Questions to answer
**A)** Decide whether each statement below agrees with the passage about element 117, answering yes or no and quoting the words of the passage that decide it: (i) Calcium-48 has 20 protons and 28 neutrons. (ii) Hamilton found that the ORNL high-flux reactor was producing californium for a commercial order. (iii) The deal for extracting berkelium cost about $600,000.
**B)** According to the passage about element 117, in what month and year did Yuri Oganessian present a colloquium at ORNL?
**C)** Please extract the part of the passage about element 117 starting at "ORNL resumed californium" and ending at "invited to join.".

(Beginning of Selected text)

The JINR team sought to use berkelium because calcium-48, the isotope of calcium used in the beam, has 20 protons and 28 neutrons, making a neutron–proton ratio of 1.4; and it is the lightest stable or near-stable nucleus with such a large neutron excess. The second-lightest such nucleus, palladium-110 (46 protons, 64 neutrons, neutron–proton ratio of 1.391), is much heavier. Thanks to the neutron excess, the resulting nuclei were expected to be heavier and closer to the sought-after island of stability.[l] Of the aimed for 117 protons, calcium has 20, and thus they needed to use berkelium, which has 97 protons in its nucleus.
In February 2005, the leader of the JINR team — Yuri Oganessian — presented a colloquium at ORNL. Also in attendance were representatives of Lawrence Livermore National Laboratory, who had previously worked with JINR on the discovery of elements 113–116 and 118, and Joseph Hamilton of Vanderbilt University, a collaborator of Oganessian.
Hamilton checked if the ORNL high-flux reactor produced californium for a commercial order: The required berkelium could be obtained as a by-product. He learned that it did not and there was no expectation for such an order in the immediate future. Hamilton kept monitoring the situation, making the checks once in a while. (Later, Oganessian referred to Hamilton as "the father of 117" for doing this work.)
ORNL resumed californium production in spring 2008. Hamilton noted the restart during the summer and made a deal on subsequent extraction of berkelium (the price was about $600,000). During a September 2008 symposium at Vanderbilt University in Nashville, Tennessee celebrating his 50th year on the Physics faculty, he introduced Oganessian to James Roberto (then the deputy director for science and technology at ORNL). They established a collaboration among JINR, ORNL, and Vanderbilt; the team at the Lawrence Livermore National Laboratory (LLNL) in Livermore, California, U.S., was soon invited to join.

(End of Selected text)
(Beginning of Supplied information)

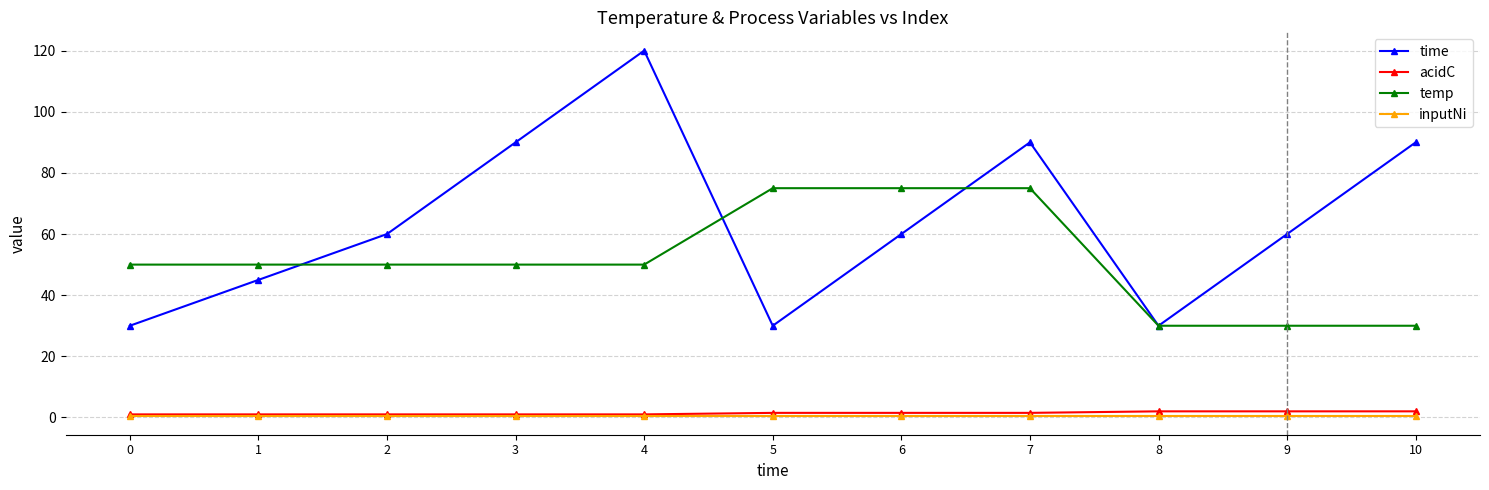

Is it true that time equals 120.0 at 4?

True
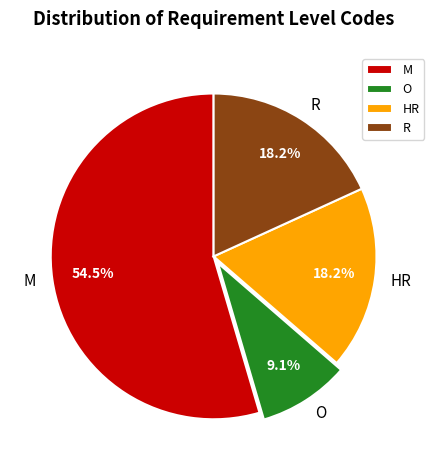

Which category has the biggest portion of the pie?

M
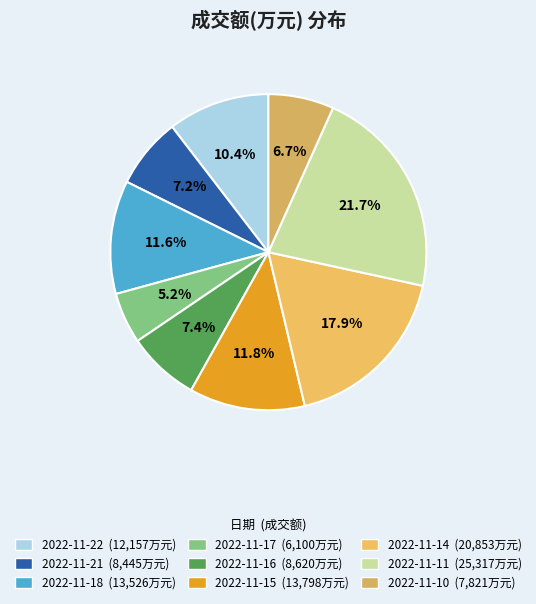

Which slice is the smallest?

2022-11-17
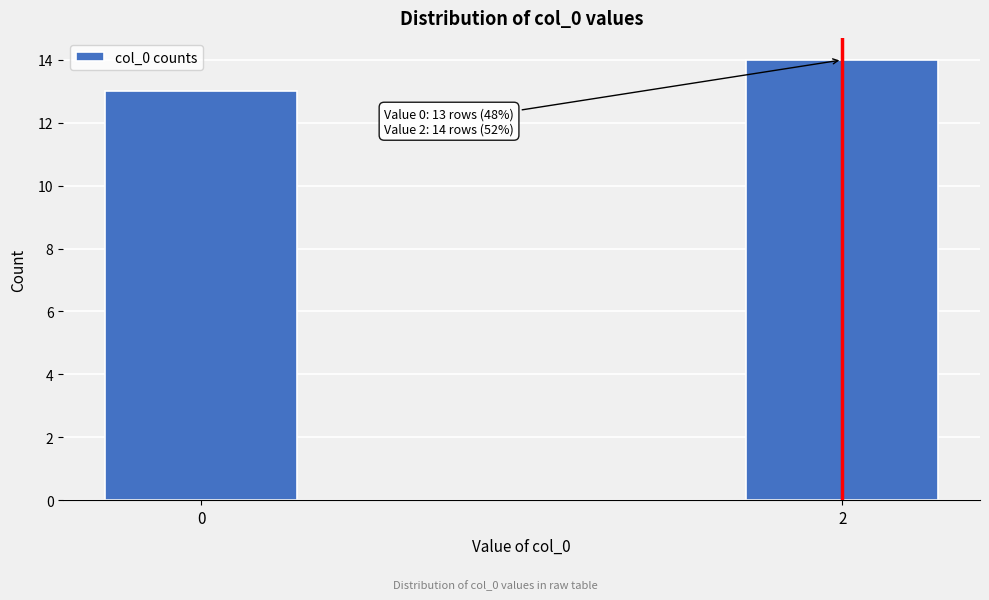

Reading left to right, extract all data points from this chart.

0=13	2=14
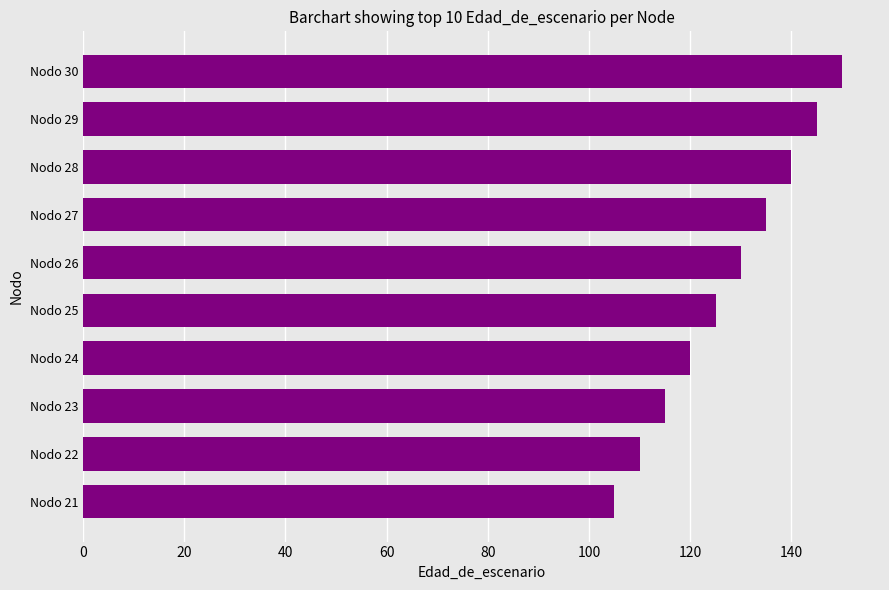

What value does the data have at Nodo 30?

150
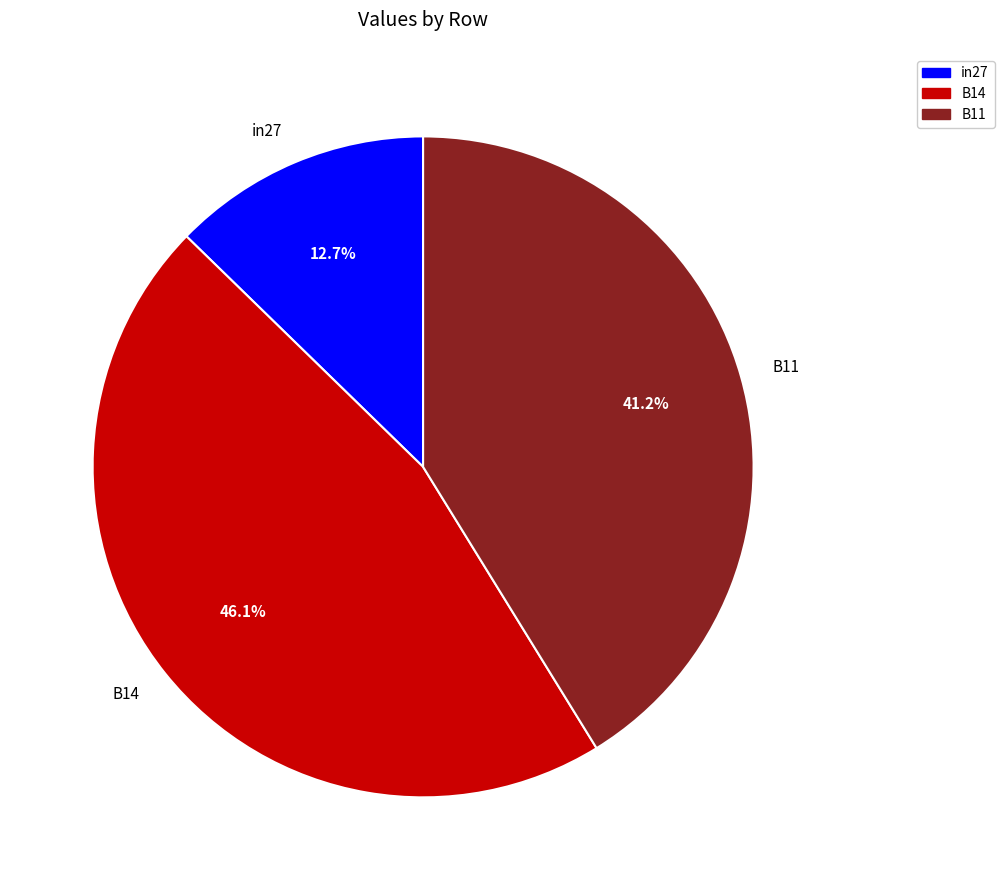

Is there any slice that represents more than half of the pie?

No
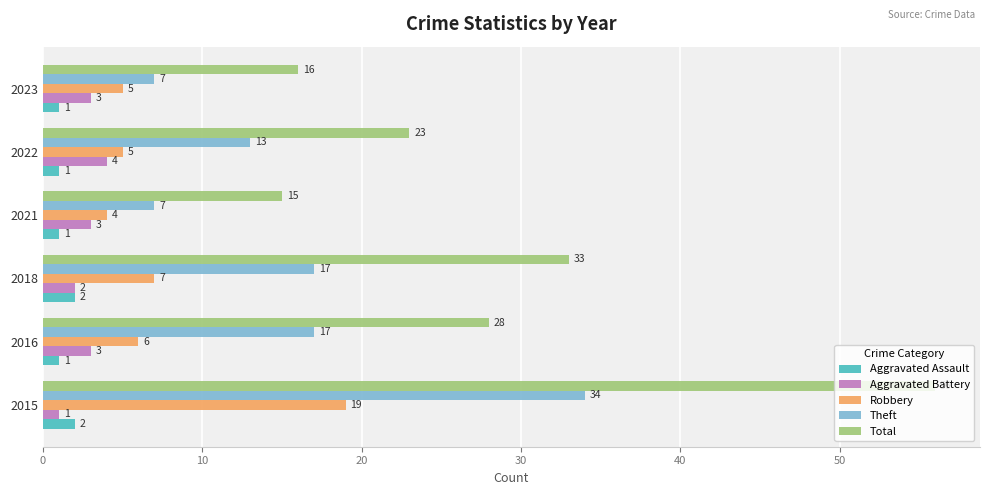

What is the sum of all Aggravated Assault values?

8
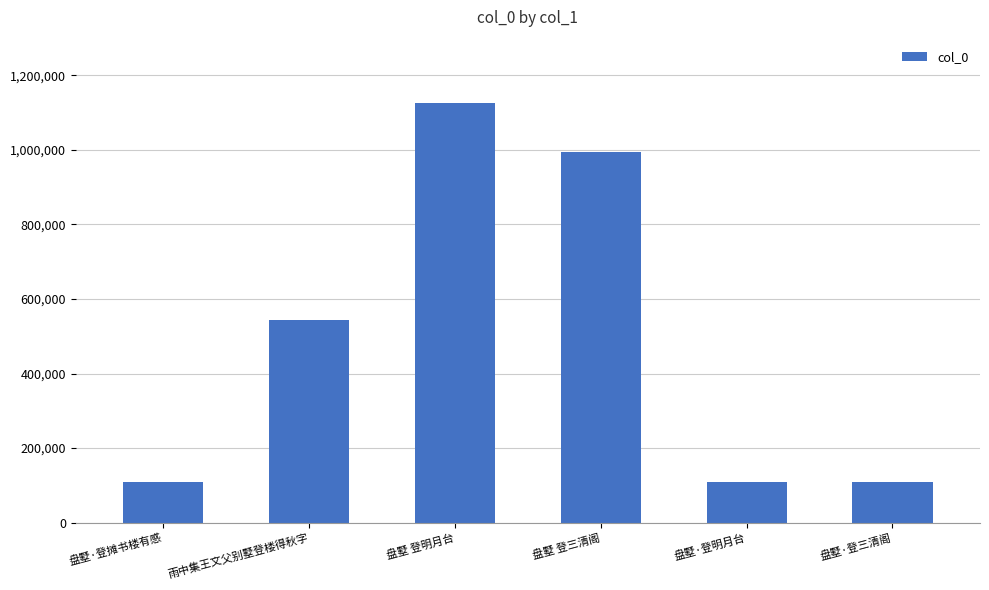

True or false: the data shows 995058 at 盘墅 登三清阁.

True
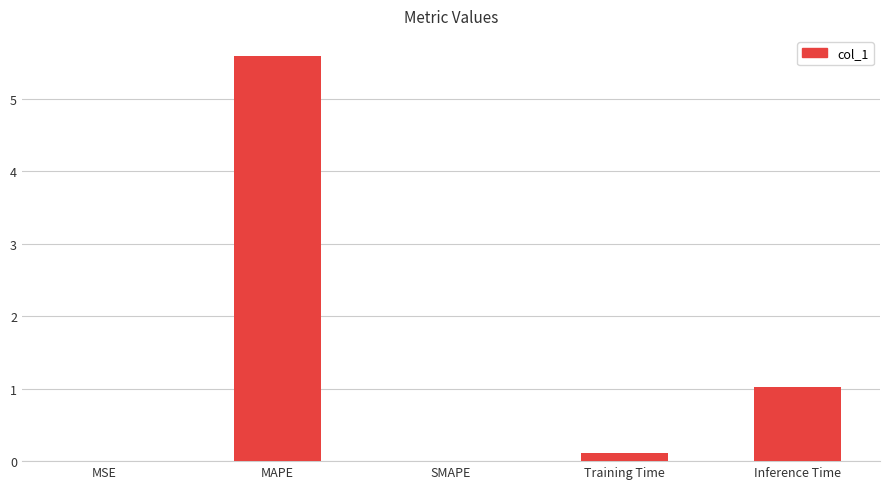

True or false: the data shows 0.0 at SMAPE.

True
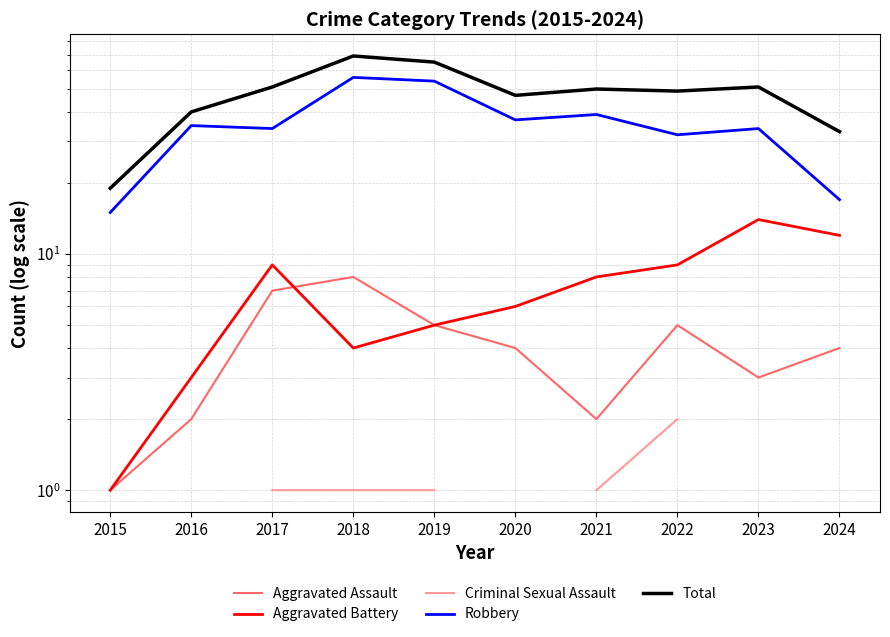

At how many categories does at least one series exceed 48?

6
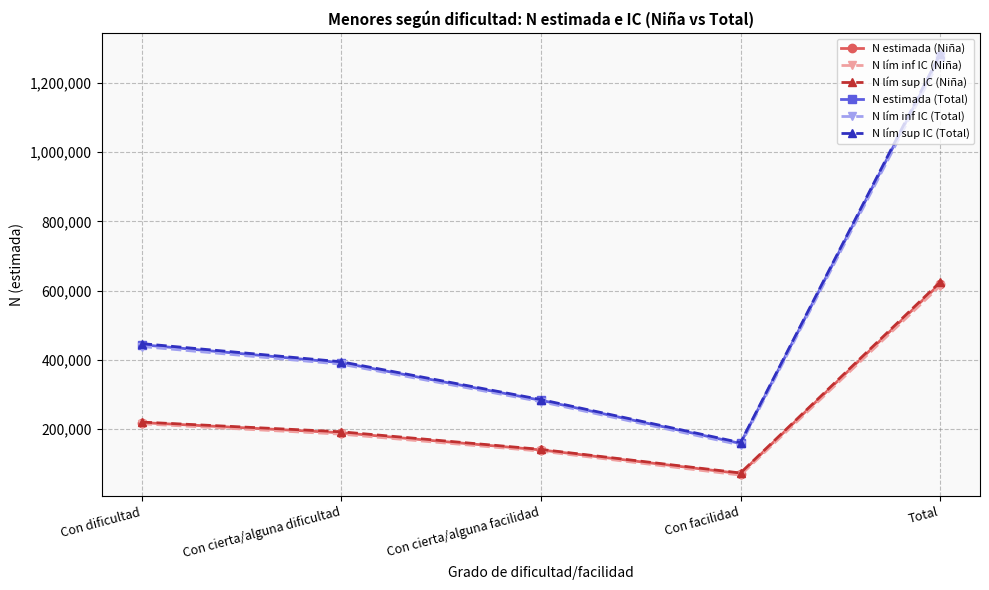

Count the number of data series in this chart.

6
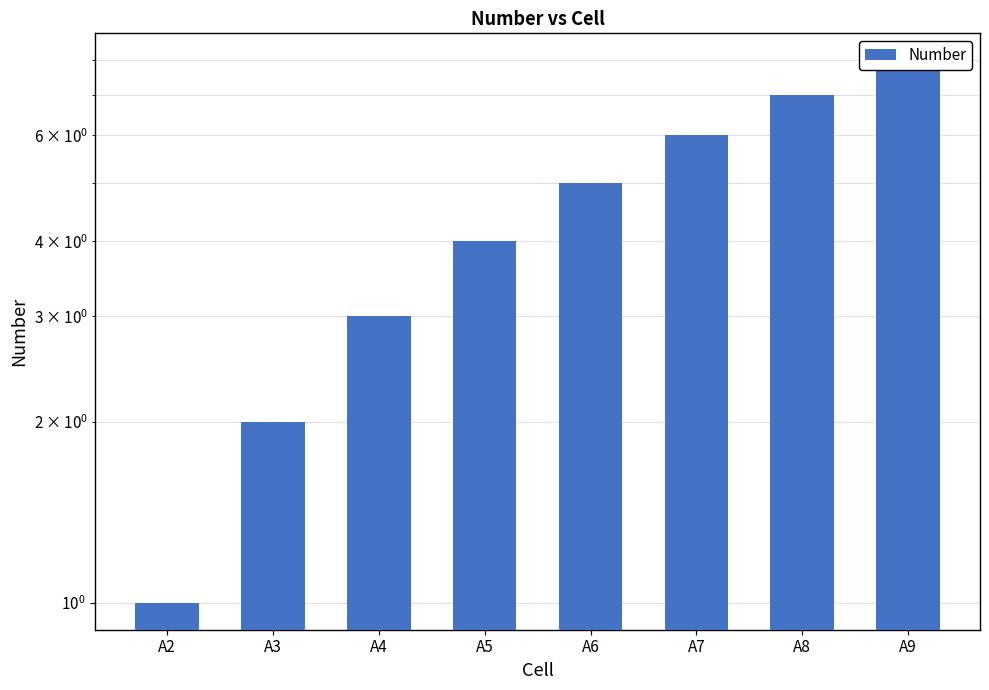

Reading right to left, transcribe all the data shown in this chart.

8	7	6	5	4	3	2	1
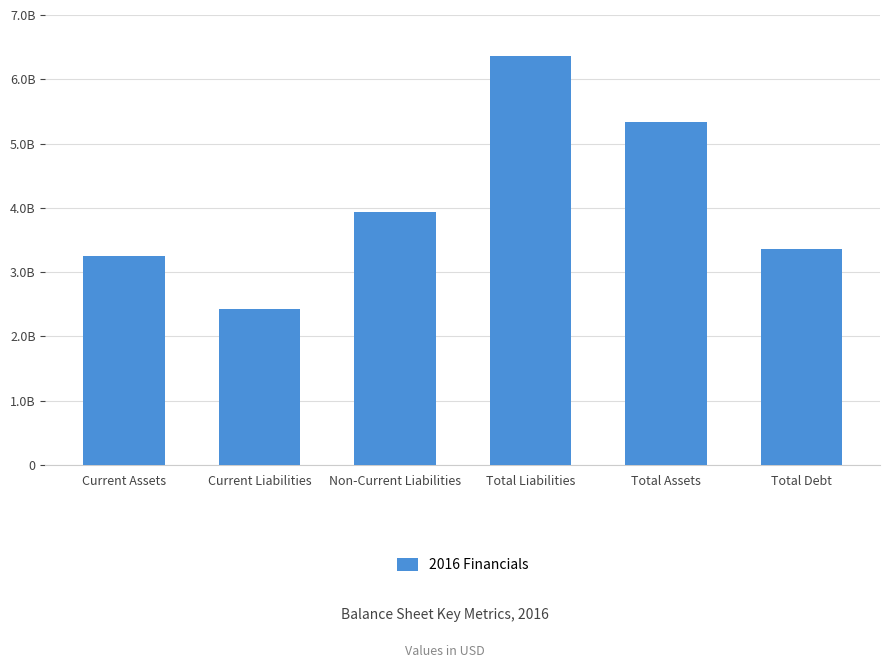

Between Total Liabilities and Total Assets, which is larger?

Total Liabilities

(End of Supplied information)

Answers given
**A)**
(i) Yes: "calcium-48, the isotope of calcium used in the beam, has 20 protons and 28 neutrons"
(ii) No: "He learned that it did not and there was no expectation for such an order in the immediate future."
(iii) Yes: "the price was about $600,000"

**B)** February 2005

**C)**
ORNL resumed californium production in spring 2008. Hamilton noted the restart during the summer and made a deal on subsequent extraction of berkelium (the price was about $600,000). During a September 2008 symposium at Vanderbilt University in Nashville, Tennessee celebrating his 50th year on the Physics faculty, he introduced Oganessian to James Roberto (then the deputy director for science and technology at ORNL). They established a collaboration among JINR, ORNL, and Vanderbilt; the team at the Lawrence Livermore National Laboratory (LLNL) in Livermore, California, U.S., was soon invited to join.